Friday, October 19, 2007

Latin America's Biggest Markets Fall on U.S. Bank News

Bloomberg - Brazilian Stocks Fall on Credit Concern: World’s Biggest Mover
El Universal (Mexico City) – Cierra a la Baja Bolsa Mexicana 3.08%

Brazil and Mexico’s stock markets both fell heavily yesterday, due in part to lower-than-expected United States bank earnings. The falls were the highest globally. The Bovespa index in Brazil, representing the most-traded stocks on the Sao Paulo market, fell 3.7% to 60,894.29. Bovespa’s fall was the most in three months. In Mexico, the Bolsa fell over a thousand points to 31,823.

The Brazilian market fell in part due to low earnings reported by U.S. banks, prompting fears that the credit market will tighten and causing investors to sell Latin American stocks. The Mexican market responded to repeated warnings from the U.S. Federal Reserve Chairman Ben Bernanke that the weakness in the U.S. financial sector will continue and the release of low earnings reports from Bank of America, among other banks. Indications of a slow-down in the U.S. manufacturing sector also hurt the Mexican exchange, as Mexican exports 80 percent of its goods to the U.S.

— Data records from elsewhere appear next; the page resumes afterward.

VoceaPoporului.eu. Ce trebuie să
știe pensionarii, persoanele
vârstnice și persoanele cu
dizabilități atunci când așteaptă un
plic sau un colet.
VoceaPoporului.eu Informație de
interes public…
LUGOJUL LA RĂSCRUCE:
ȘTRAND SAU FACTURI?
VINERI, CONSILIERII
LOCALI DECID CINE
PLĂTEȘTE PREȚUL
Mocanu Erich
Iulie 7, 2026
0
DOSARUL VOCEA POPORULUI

Leading the fall on the Brazilian market was the oil company Petroleo Brasileiro (Petrobras) and the mining company Vale. Those companies, which had been leading the market spike the past few months, fell six and four percent respectively on the day.

Meanwhile, profits at the five largest banks in the United States hit their lowest level in four years and the Dow Jones fell 370 points, marking the 20th anniversary of ‘Black Monday.’

In addition to Brazil and Mexico, the main indexes in Argentina, Chile, Colombia, Peru, and Venezuela fell. Morgan Stanley’s Latin American index reflected the malaise and dropped 3.4%

Discussion:1. Should Latin American countries impose more stringent stock trading rules in light of the recent volatility and sensitivity to the American markets?